Hardy-Weinberg equilibrium is never fully realized in human populations because it is perturbed by one or more deviations. First, individuals do not usually mate randomly. Mating is more often assortative (mate choice depends on geographic proximity), stratified (within an ethnic subset), or inbred (among relatives or a small group). Second, allele frequencies do not remain constant for a number of reasons: random or chance events producing major

changes in population size and composition (called “genetic drift”); migration of individuals from one population to another, followed by mating between the populations, referred to as gene migration; new mutations that occur at a low rate constantly; and natural selection in which some genotypes are better suited to reproduce and thrive (called “fitness”) and therefore give rise to a disproportionate share of offspring. A particular form of such selective advantage occurs when gene-environment interaction leads to the situation in which the fitness of heterozygotes for a particular genetic condition exceeds that in either homozygote. This is referred to as heterozygote advantage, and has been best studied in the relationship between sickle cell anemia and malaria.

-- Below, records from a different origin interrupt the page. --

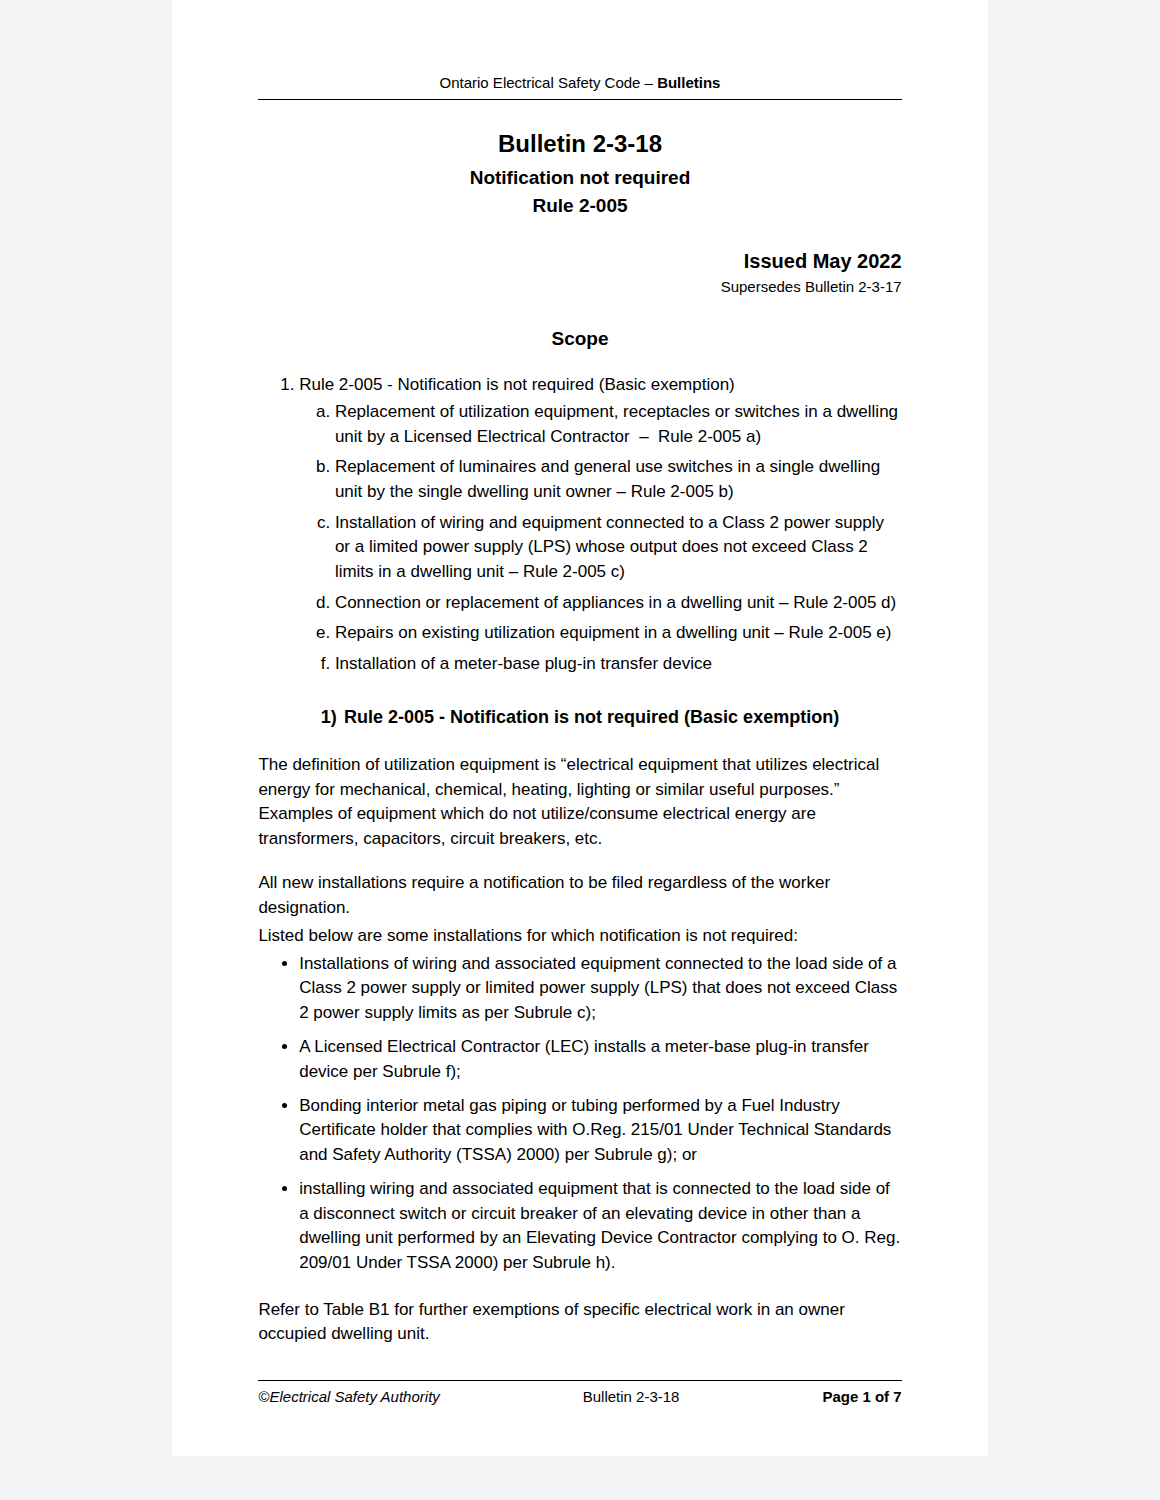Ontario Electrical Safety Code – Bulletins
Bulletin 2-3-18
Notification not required
Rule 2-005
Issued May 2022 Supersedes Bulletin 2-3-17
Scope
Rule 2-005 - Notification is not required (Basic exemption)
Replacement of utilization equipment, receptacles or switches in a dwelling unit by a Licensed Electrical Contractor – Rule 2-005 a)
Replacement of luminaires and general use switches in a single dwelling unit by the single dwelling unit owner – Rule 2-005 b)
Installation of wiring and equipment connected to a Class 2 power supply or a limited power supply (LPS) whose output does not exceed Class 2 limits in a dwelling unit – Rule 2-005 c)
Connection or replacement of appliances in a dwelling unit – Rule 2-005 d)
Repairs on existing utilization equipment in a dwelling unit – Rule 2-005 e)
Installation of a meter-base plug-in transfer device
1) Rule 2-005 - Notification is not required (Basic exemption)
The definition of utilization equipment is “electrical equipment that utilizes electrical energy for mechanical, chemical, heating, lighting or similar useful purposes.” Examples of equipment which do not utilize/consume electrical energy are transformers, capacitors, circuit breakers, etc.
All new installations require a notification to be filed regardless of the worker designation.
Listed below are some installations for which notification is not required:
Installations of wiring and associated equipment connected to the load side of a Class 2 power supply or limited power supply (LPS) that does not exceed Class 2 power supply limits as per Subrule c);
A Licensed Electrical Contractor (LEC) installs a meter-base plug-in transfer device per Subrule f);
Bonding interior metal gas piping or tubing performed by a Fuel Industry Certificate holder that complies with O.Reg. 215/01 Under Technical Standards and Safety Authority (TSSA) 2000) per Subrule g); or
installing wiring and associated equipment that is connected to the load side of a disconnect switch or circuit breaker of an elevating device in other than a dwelling unit performed by an Elevating Device Contractor complying to O. Reg. 209/01 Under TSSA 2000) per Subrule h).
Refer to Table B1 for further exemptions of specific electrical work in an owner occupied dwelling unit.
©Electrical Safety Authority Bulletin 2-3-18 Page 1 of 7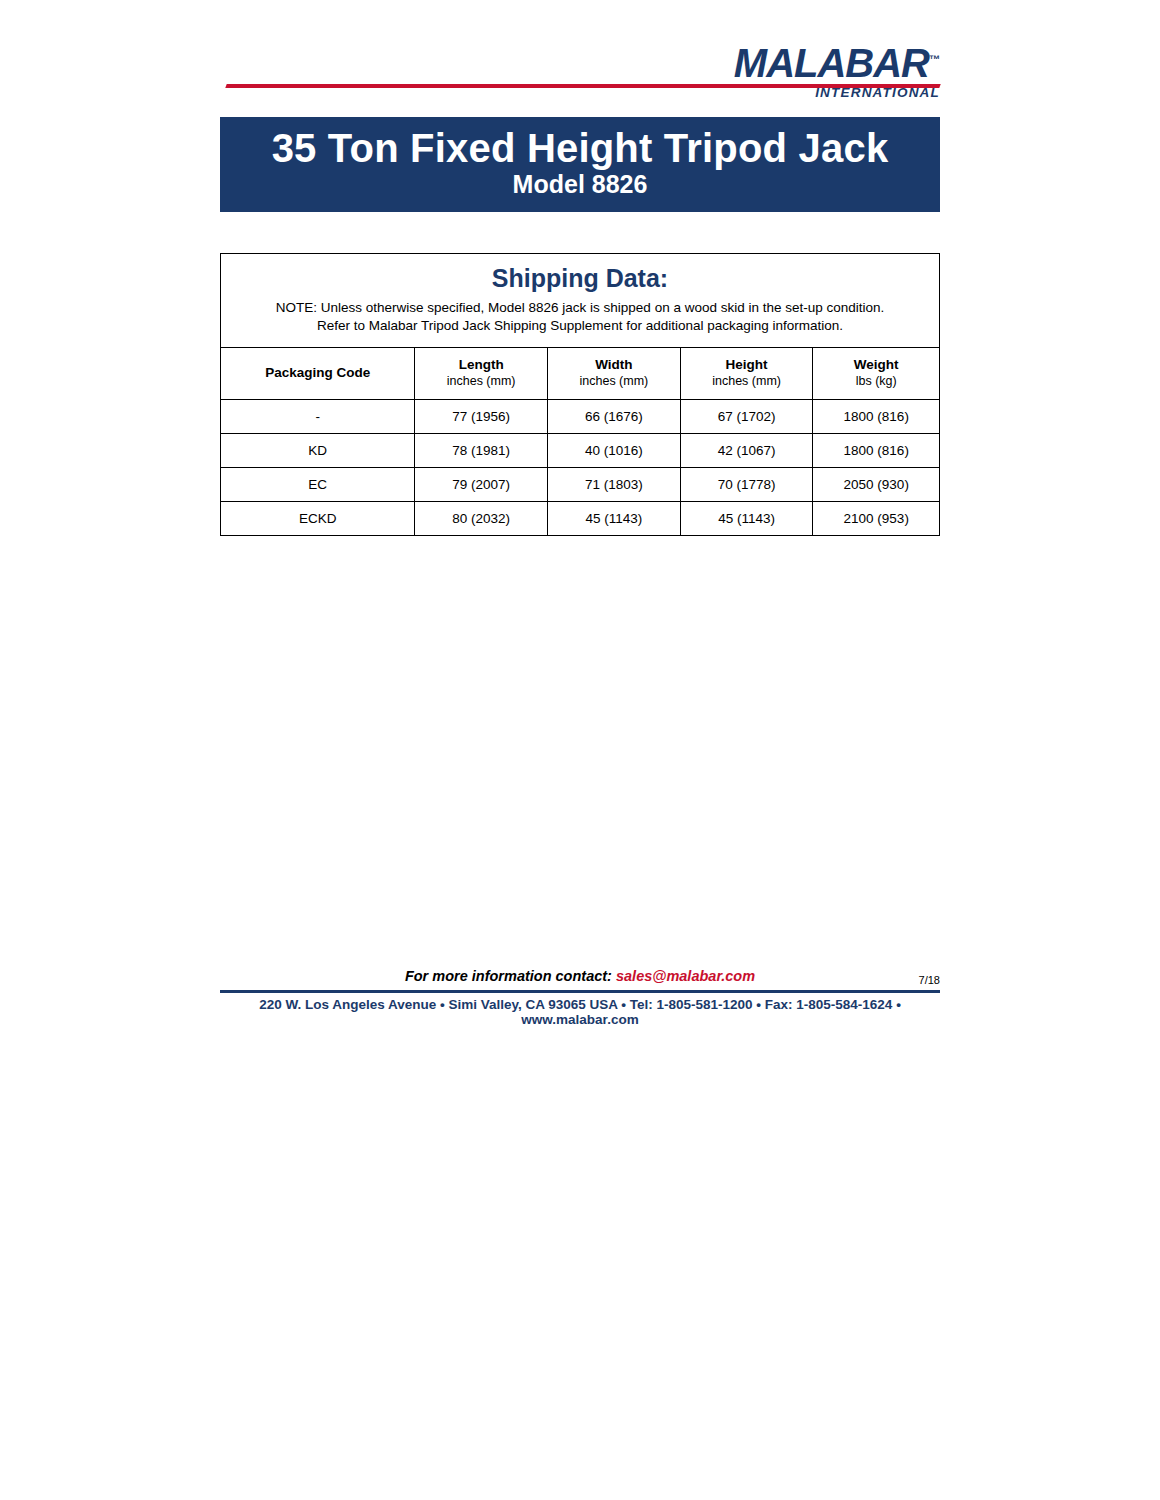MALABAR™
INTERNATIONAL
35 Ton Fixed Height Tripod Jack
Model 8826
Shipping Data:
NOTE: Unless otherwise specified, Model 8826 jack is shipped on a wood skid in the set-up condition.
Refer to Malabar Tripod Jack Shipping Supplement for additional packaging information.
| Packaging Code | Length inches (mm) | Width inches (mm) | Height inches (mm) | Weight lbs (kg) |
| --- | --- | --- | --- | --- |
| - | 77 (1956) | 66 (1676) | 67 (1702) | 1800 (816) |
| KD | 78 (1981) | 40 (1016) | 42 (1067) | 1800 (816) |
| EC | 79 (2007) | 71 (1803) | 70 (1778) | 2050 (930) |
| ECKD | 80 (2032) | 45 (1143) | 45 (1143) | 2100 (953) |
For more information contact: sales@malabar.com 7/18
220 W. Los Angeles Avenue • Simi Valley, CA 93065 USA • Tel: 1-805-581-1200 • Fax: 1-805-584-1624 • www.malabar.com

Such examination of single-gene frequencies and perturbations is now being complemented and supplemented by genome-wide studies employing SNPs and CNVs. These genomic approaches have revealed that most genetic variation occurs within a population rather than between two populations—adding additional complexity to the meaning of the word “race” and making it clear that such population categories as European, Asian, African, and Hispanic, while distinct in terms of their geographic origins, are in no way distinct genetically.

As we understand more about the structure of genes and genomes, that information informs our ideas about the evolution of populations. Molecular evolution is concerned with determining how the study of genomes, chromosomes, genes, and proteins helps us account for the evolution of our species—and other species as well. The study of molecular evolution employs

many techniques (DNA hybridization, chromosome banding, amino acid sequences in proteins, and whole-genome sequencing), all aimed at providing more precise estimates of the timing of evolutionary events (molecular clocks), and of the relationship between our species and that of others near or distant from our own (ancient DNA).